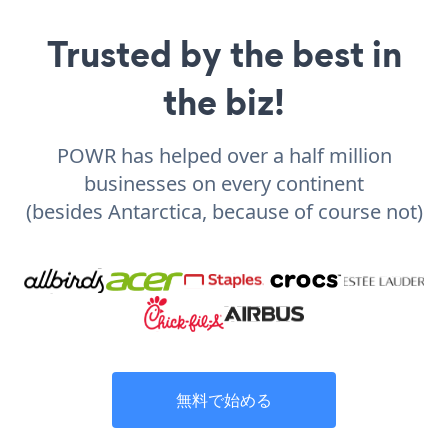
Trusted by the best in
the biz!
POWR has helped over a half million
businesses on every continent
(besides Antarctica, because of course not)
無料で始める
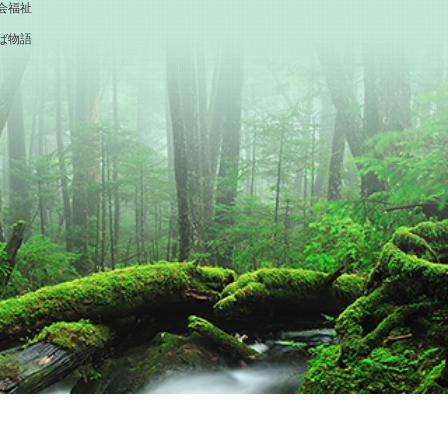
会福祉
ば物語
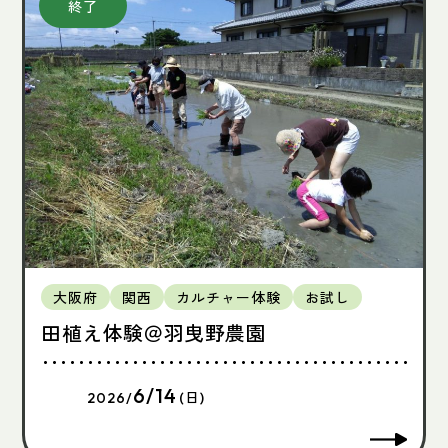
大阪府
関西
カルチャー体験
お試し
田植え体験＠羽曳野農園
6/14
2026/
(日)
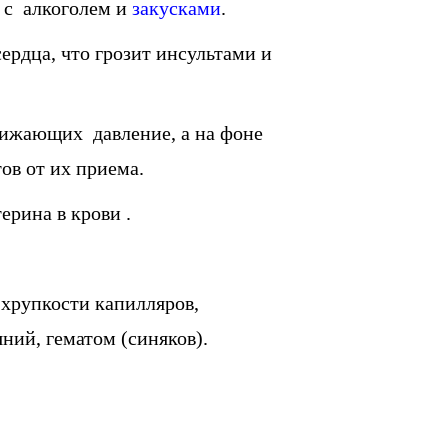
й с алкоголем и
закусками
.
ердца, что грозит инсультами и
ижающих давление, а на фоне
ов от их приема.
рина в крови .
хрупкости капилляров,
ний, гематом (синяков).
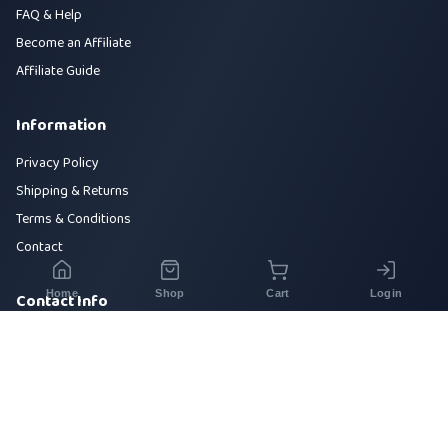
FAQ & Help
Become an Affiliate
Affiliate Guide
Information
Privacy Policy
Shipping & Returns
Terms & Conditions
Contact
Home
Shop
Cart
Login
Contact Info
House 42, Road 5, Sector 10, Uttara, Dhaka-1230
+880 1700-000000
info@sirajtech.org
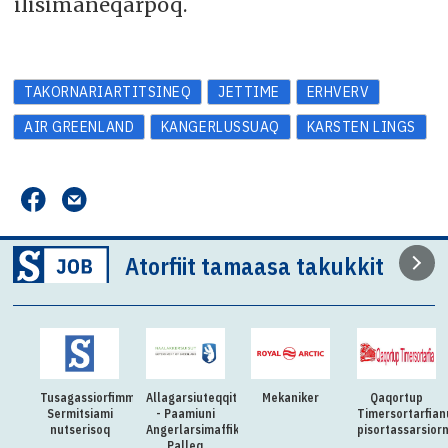
ilisimaneqarpoq.
TAKORNARIARTITSINEQ
JETTIME
ERHVERV
AIR GREENLAND
KANGERLUSSUAQ
KARSTEN LINGS
Atorfiit tamaasa takukkit
Tusagassiorfimmi
Allagarsiuteqqitaq
Mekaniker
Qaqortup
Sermitsiami
- Paamiuni
Timersortarfian
nutserisoq
Angerlarsimaffik
pisortassarsior
Palleq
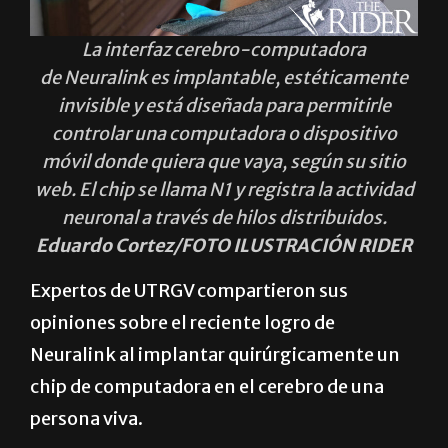
La interfaz cerebro-computadora
de Neuralink es implantable, estéticamente
invisible y está diseñada para permitirle
controlar una computadora o dispositivo
móvil donde quiera que vaya, según su sitio
web. El chip se llama N1 y registra la actividad
neuronal a través de hilos distribuidos.
Eduardo Cortez/FOTO ILUSTRACIÓN RIDER
Expertos de UTRGV compartieron sus
opiniones sobre el reciente logro de
Neuralink al implantar quirúrgicamente un
chip de computadora en el cerebro de una
persona viva.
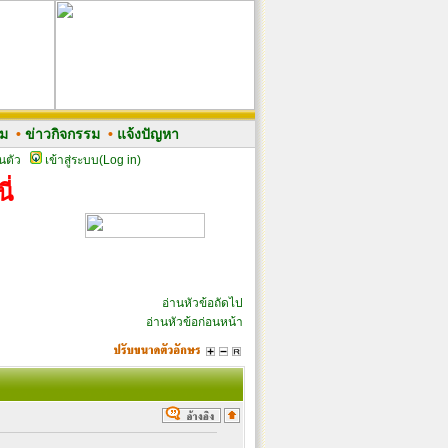
รม
•
ข่าวกิจกรรม
•
แจ้งปัญหา
นตัว
เข้าสู่ระบบ(Log in)
ี่
อ่านหัวข้อถัดไป
อ่านหัวข้อก่อนหน้า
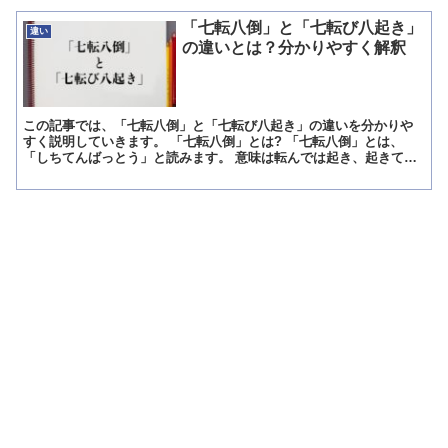
「七転八倒」と「七転び八起き」
違い
の違いとは？分かりやすく解釈
この記事では、「七転八倒」と「七転び八起き」の違いを分かりや
すく説明していきます。 「七転八倒」とは? 「七転八倒」とは、
「しちてんばっとう」と読みます。 意味は転んでは起き、起きては
転ぶという意味と、苦しくて転げ回ることという意味がありま...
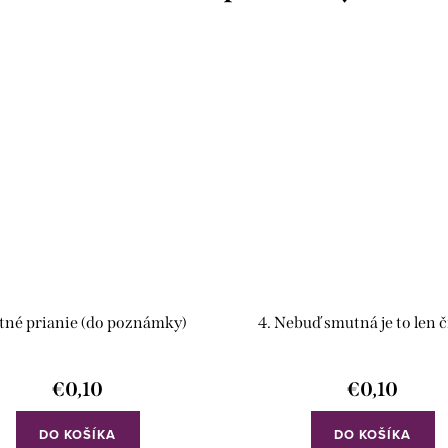
tné prianie (do poznámky)
4. Nebuď smutná je to len čís
€0,10
€0,10
DO KOŠÍKA
DO KOŠÍKA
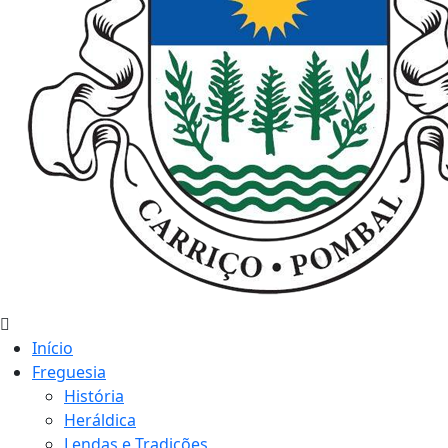
Início
Freguesia
História
Heráldica
Lendas e Tradições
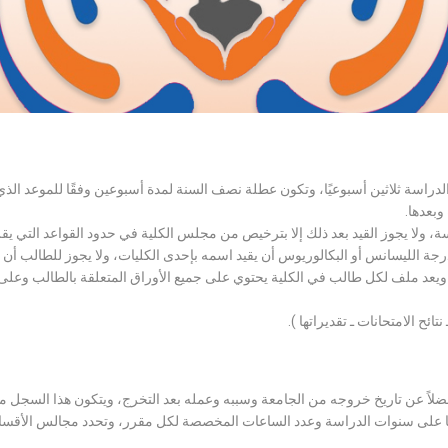
الدراسة ثلاثين أسبوعيًا، وتكون عطلة نصف السنة لمدة أسبوعين وفقًا للموعد ا
وبعدها.
اسة، ولا يجوز القيد بعد ذلك إلا بترخيص من مجلس الكلية في حدود القواعد التي ي
درجة الليسانس أو البكالوريوس أن يقيد اسمه بإحدى الكليات، ولا يجوز للطالب أن
، ويعد ملف لكل طالب في الكلية يحتوي على جميع الأوراق المتعلقة بالطالب وعلى
تائح الامتحانات ـ تقديراتها ).
لاً عن تاريخ خروجه من الجامعة وسببه وعمله بعد التخرج، ويتكون هذا السجل م
رراتها على سنوات الدراسة وعدد الساعات المخصصة لكل مقرر، وتحدد مجالس الأ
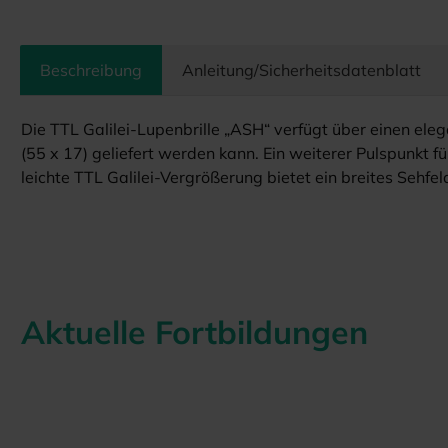
Beschreibung
Anleitung/Sicherheitsdatenblatt
Die TTL Galilei-Lupenbrille „ASH“ verfügt über einen el
(55 x 17) geliefert werden kann. Ein weiterer Pulspunkt f
leichte TTL Galilei-Vergrößerung bietet ein breites Sehf
Aktuelle Fortbildungen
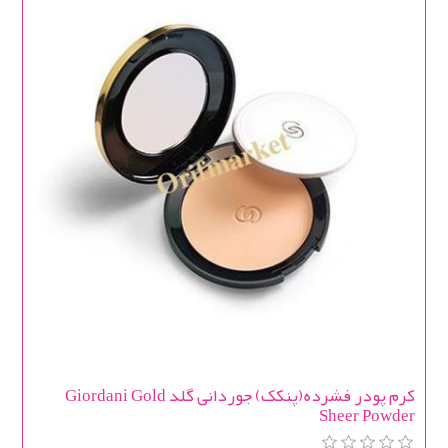
کرم پودر فشرده(پنکک) جوردانی گلد Giordani Gold
Sheer Powder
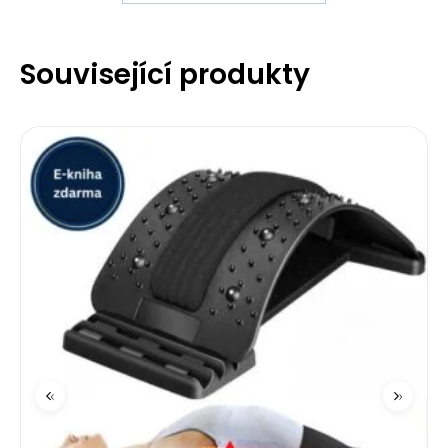
Související produkty
‹
›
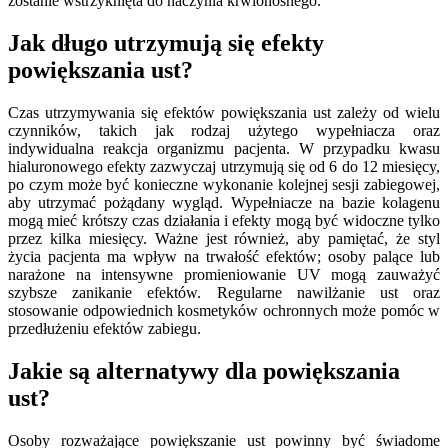
zostanie wstrzyknięta do naczynia krwionośnego.
Jak długo utrzymują się efekty
powiększania ust?
Czas utrzymywania się efektów powiększania ust zależy od wielu
czynników, takich jak rodzaj użytego wypełniacza oraz
indywidualna reakcja organizmu pacjenta. W przypadku kwasu
hialuronowego efekty zazwyczaj utrzymują się od 6 do 12 miesięcy,
po czym może być konieczne wykonanie kolejnej sesji zabiegowej,
aby utrzymać pożądany wygląd. Wypełniacze na bazie kolagenu
mogą mieć krótszy czas działania i efekty mogą być widoczne tylko
przez kilka miesięcy. Ważne jest również, aby pamiętać, że styl
życia pacjenta ma wpływ na trwałość efektów; osoby palące lub
narażone na intensywne promieniowanie UV mogą zauważyć
szybsze zanikanie efektów. Regularne nawilżanie ust oraz
stosowanie odpowiednich kosmetyków ochronnych może pomóc w
przedłużeniu efektów zabiegu.
Jakie są alternatywy dla powiększania
ust?
Osoby rozważające powiększanie ust powinny być świadome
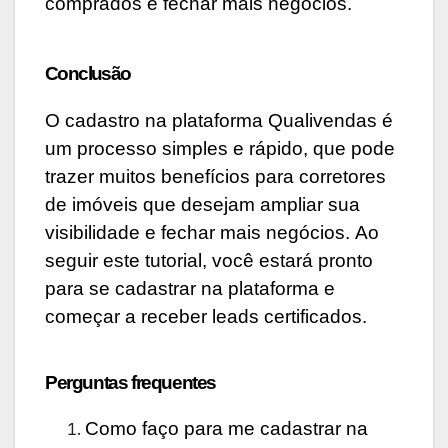
comprados e fechar mais negócios.
Conclusão
O cadastro na plataforma Qualivendas é
um processo simples e rápido, que pode
trazer muitos benefícios para corretores
de imóveis que desejam ampliar sua
visibilidade e fechar mais negócios. Ao
seguir este tutorial, você estará pronto
para se cadastrar na plataforma e
começar a receber leads certificados.
Perguntas frequentes
Como faço para me cadastrar na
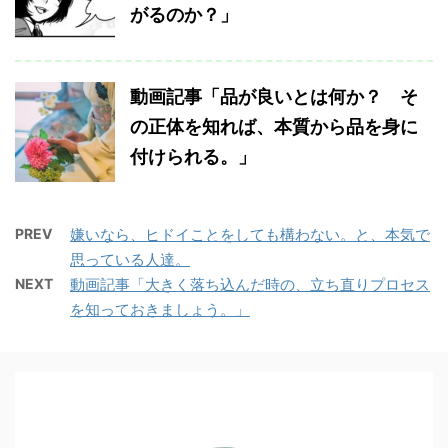
がるのか？」
動画記事「品が良いとは何か？ そ
の正体を知れば、本質から品を身に
付けられる。」
PREV
嫌いなら、ヒドイことをしても構わない。と、本気で
思っている人達。
NEXT
動画記事「大きく落ち込んだ時の、立ち直りプロセス
を知っておきましょう。」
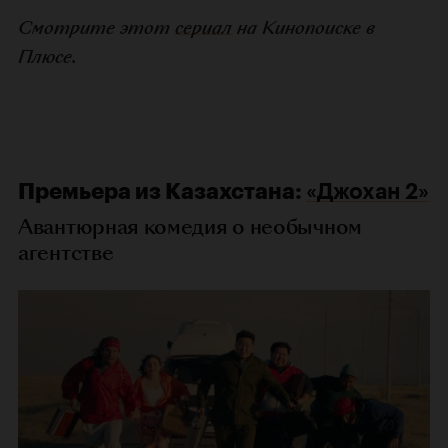
Смотрите этот
сериал
на Кинопоиске в
Плюсе.
Премьера из Казахстана:
«Джохан 2»
Авантюрная комедия о необычном
агентстве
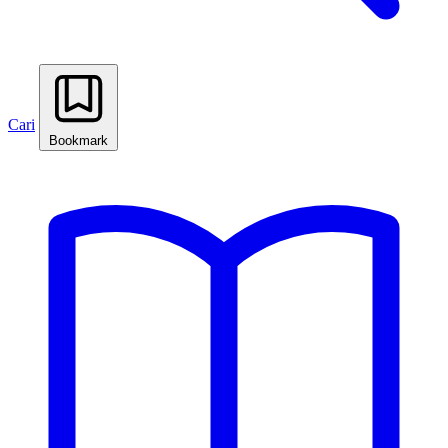
Cari
Bookmark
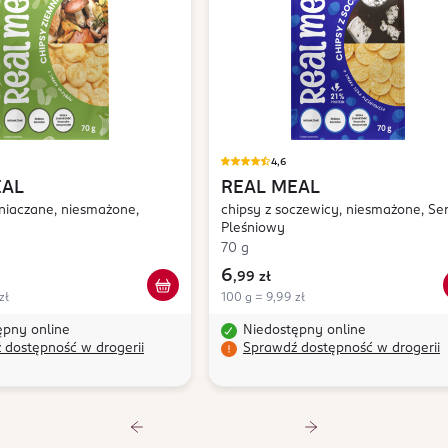
4,6
EAL
REAL MEAL
niaczane, niesmażone,
chipsy z soczewicy, niesmażone, Se
Pleśniowy
70 g
6
,
99 zł
zł
100 g = 9,99 zł
ępny online
Niedostępny online
 dostępność w drogerii
Sprawdź dostępność w drogerii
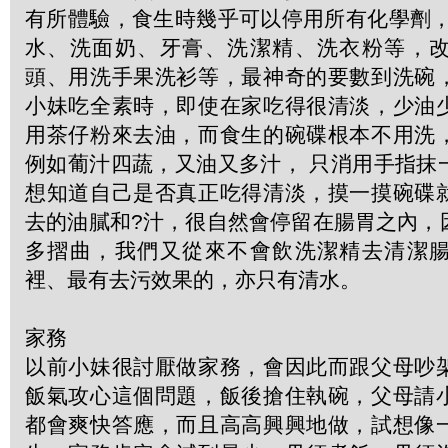
有所體驗，食生時幾乎可以停用所有化學劑，
水、洗面奶、牙膏、洗潔精、洗衣粉等，
頭、用洗手果洗衫等，最神奇的要數到洗碗
小妹吃全素時，即使在家吃得很清淡，少油
用茶仔粉來去油，而食生的碗碟根本不用洗
例如葡汁四蔬，又油又多汁， 只消用手指抹
想知道自己是否真正吃得清淡，摸一摸碗碟
去的油膩和?汁，很自然會停留在腸胃之內，
多摺曲，我們又從來不會飲洗潔精去清潔
裡、最有去污效果的，亦只有清水。
家務
以前小妹很討厭做家務，會因此而跟父母吵
飯氣攻心這個問題，飯後搶住執碗，父母請
都會爽快答應，而且高高興興地做，試想像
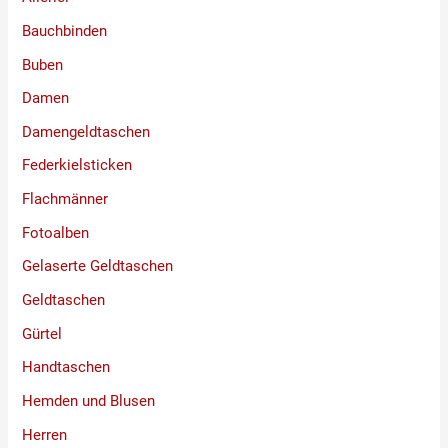
Bauchbinden
Buben
Damen
Damengeldtaschen
Federkielsticken
Flachmänner
Fotoalben
Gelaserte Geldtaschen
Geldtaschen
Gürtel
Handtaschen
Hemden und Blusen
Herren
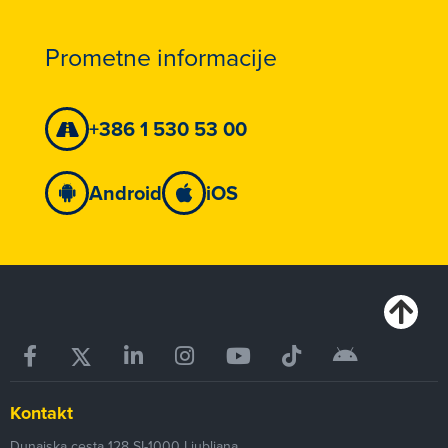
Prometne informacije
+386 1 530 53 00
Android
iOS
Kontakt
Dunajska cesta 128
SI-1000
Ljubljana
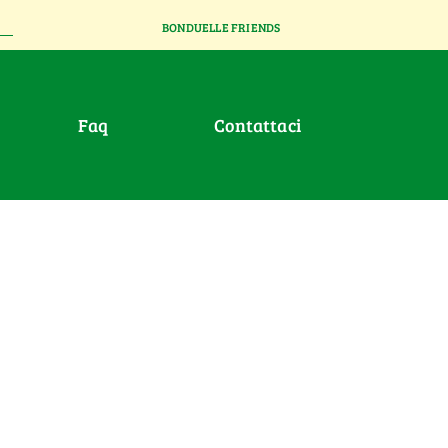
BONDUELLE FRIENDS
faq
contattaci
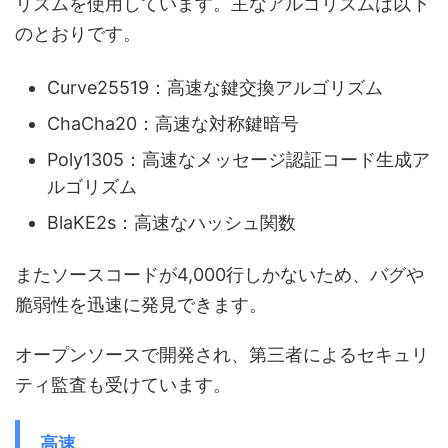
リズムを使用しています。主なアルゴリズムは以下
のとおりです。
Curve25519：高速な鍵交換アルゴリズム
ChaCha20：高速な対称鍵暗号
Poly1305：高速なメッセージ認証コード生成ア
ルゴリズム
BlaKE2s：高速なハッシュ関数
またソースコードが4,000行しかないため、バグや
脆弱性を迅速に発見できます。
オープンソースで開発され、第三者によるセキュリ
ティ監査も受けています。
高速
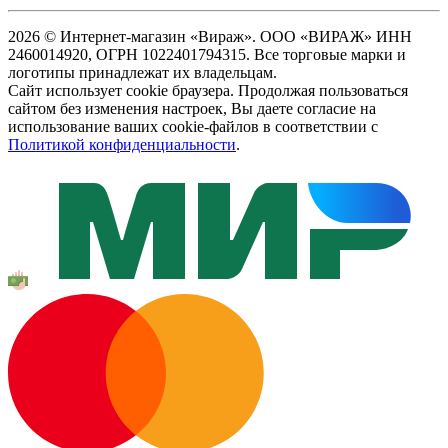
2026 © Интернет-магазин «Вираж». ООО «ВИРАЖ» ИНН
2460014920, ОГРН 1022401794315. Все торговые марки и
логотипы принадлежат их владельцам.
Сайт использует cookie браузера. Продолжая пользоваться
сайтом без изменения настроек, Вы даете согласие на
использование ваших cookie-файлов в соответствии с
Политикой конфиденциальности
.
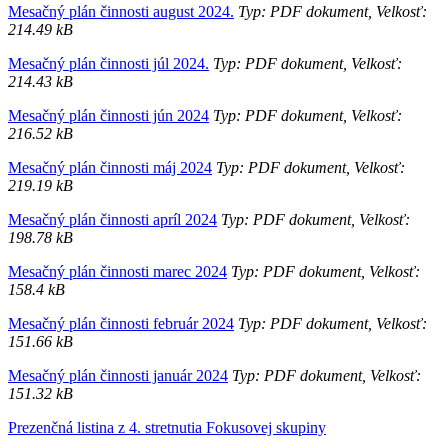
Mesačný plán činnosti august 2024.
Typ: PDF dokument, Velkosť:
214.49 kB
Mesačný plán činnosti júl 2024.
Typ: PDF dokument, Velkosť:
214.43 kB
Mesačný plán činnosti jún 2024
Typ: PDF dokument, Velkosť:
216.52 kB
Mesačný plán činnosti máj 2024
Typ: PDF dokument, Velkosť:
219.19 kB
Mesačný plán činnosti apríl 2024
Typ: PDF dokument, Velkosť:
198.78 kB
Mesačný plán činnosti marec 2024
Typ: PDF dokument, Velkosť:
158.4 kB
Mesačný plán činnosti február 2024
Typ: PDF dokument, Velkosť:
151.66 kB
Mesačný plán činnosti január 2024
Typ: PDF dokument, Velkosť:
151.32 kB
Prezenčná listina z 4. stretnutia Fokusovej skupiny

########

_TASK STATEMENT_
Report each line of the listing above that uses the word "negócios".

_WRITTEN ANSWER_
comprados e fechar mais negócios.
visibilidade e fechar mais negócios. Ao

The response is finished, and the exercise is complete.